══ SOURCE PASSAGE ══

Commit Graph

6 Commits

Author SHA1 Message Date
Tejun Heo 766a9d6e60 writeback: implement backing_dev_info->tot_write_bandwidth
cgroup writeback support needs to keep track of the sum of
avg_write_bandwidth of all wb's (bdi_writeback's) with dirty inodes to
distribute write workload.  This patch adds bdi->tot_write_bandwidth
and updates inode_wb_list_move_locked(), inode_wb_list_del_locked()
and wb_update_write_bandwidth() to adjust it as wb's gain and lose
dirty inodes and its avg_write_bandwidth gets updated.

As the update events are not synchronized with each other,
bdi->tot_write_bandwidth is an atomic_long_t.

Signed-off-by: Tejun Heo <tj@kernel.org>
Cc: Jens Axboe <axboe@kernel.dk>
Cc: Jan Kara <jack@suse.cz>
Signed-off-by: Jens Axboe <axboe@fb.com>
2015-06-02 08:33:35 -06:00
Tejun Heo d6c10f1fc8 writeback: implement WB_has_dirty_io wb_state flag
Currently, wb_has_dirty_io() determines whether a wb (bdi_writeback)
has any dirty inode by testing all three IO lists on each invocation
without actively keeping track.  For cgroup writeback support, a
single bdi will host multiple wb's each of which will host dirty
inodes separately and we'll need to make bdi_has_dirty_io(), which
currently only represents the root wb, aggregate has_dirty_io from all
member wb's, which requires tracking transitions in has_dirty_io state
on each wb.

This patch introduces inode_wb_list_{move|del}_locked() to consolidate
IO list operations leaving queue_io() the only other function which
directly manipulates IO lists (via move_expired_inodes()).  All three
functions are updated to call wb_io_lists_[de]populated() which keep
track of whether the wb has dirty inodes or not and record it using
the new WB_has_dirty_io flag.  inode_wb_list_moved_locked()'s return
value indicates whether the wb had no dirty inodes before.

mark_inode_dirty() is restructured so that the return value of
inode_wb_list_move_locked() can be used for deciding whether to wake
up the wb.

While at it, change {bdi|wb}_has_dirty_io()'s return values to bool.
These functions were returning 0 and 1 before.  Also, add a comment
explaining the synchronization of wb_state flags.

v2: Updated to accommodate b_dirty_time.

Signed-off-by: Tejun Heo <tj@kernel.org>
Cc: Jens Axboe <axboe@kernel.dk>
Cc: Jan Kara <jack@suse.cz>
Signed-off-by: Jens Axboe <axboe@fb.com>
2015-06-02 08:33:35 -06:00
Tejun Heo ec8a6f2643 writeback: make congestion functions per bdi_writeback
Currently, all congestion functions take bdi (backing_dev_info) and
always operate on the root wb (bdi->wb) and the congestion state from
the block layer is propagated only for the root blkcg.  This patch
introduces {set|clear}_wb_congested() and wb_congested() which take a
bdi_writeback_congested and bdi_writeback respectively.  The bdi
counteparts are now wrappers invoking the wb based functions on
@bdi->wb.

═══
══ EXTRACTED DATA ══

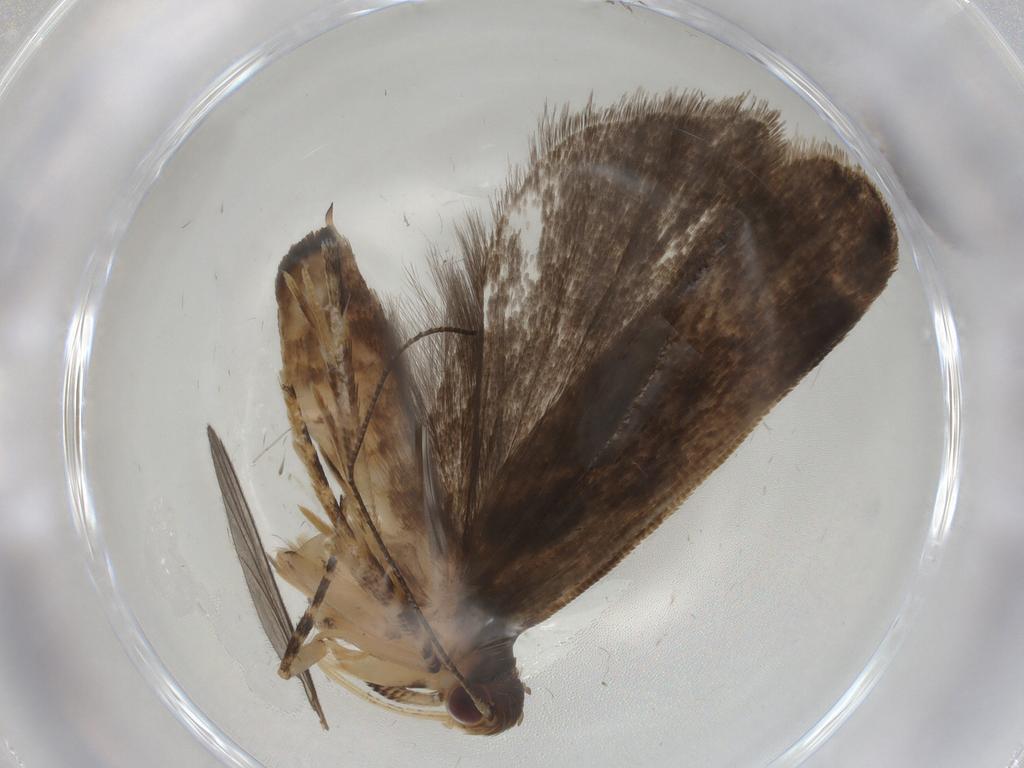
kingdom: Animalia
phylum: Arthropoda
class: Insecta
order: Lepidoptera
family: Gelechiidae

═══

GIVEN REQUEST A:
Change "comment" to "note" in the commit log, starting with "These functions were" and going on through "to accommodate b_dirty_time.", and write out that stretch with the change made.
GIVEN REQUEST B:
According to the commit log, what type is bdi->tot_write_bandwidth?
GIVEN REQUEST C:
Resume the writeback commit log after its last sentence.
The records aren't needed for anything here.

OUTPUT A:
These functions were returning 0 and 1 before.  Also, add a note
explaining the synchronization of wb_state flags.

v2: Updated to accommodate b_dirty_time.

OUTPUT B:
It is an atomic_long_t.

OUTPUT C:
While converting clear_bdi_congested() to clear_wb_congested(), the
local variable declaration order between @wqh and @bit is swapped for
cosmetic reason.

This patch just adds the new wb based functions.  The following
patches will apply them.

v2: Updated for bdi_writeback_congested.

Signed-off-by: Tejun Heo <tj@kernel.org>
Reviewed-by: Jan Kara <jack@suse.cz>
Cc: Jens Axboe <axboe@kernel.dk>
Signed-off-by: Jens Axboe <axboe@fb.com>
2015-06-02 08:33:35 -06:00
Tejun Heo 52ebea749a writeback: make backing_dev_info host cgroup-specific bdi_writebacks
For the planned cgroup writeback support, on each bdi
(backing_dev_info), each memcg will be served by a separate wb
(bdi_writeback).  This patch updates bdi so that a bdi can host
multiple wbs (bdi_writebacks).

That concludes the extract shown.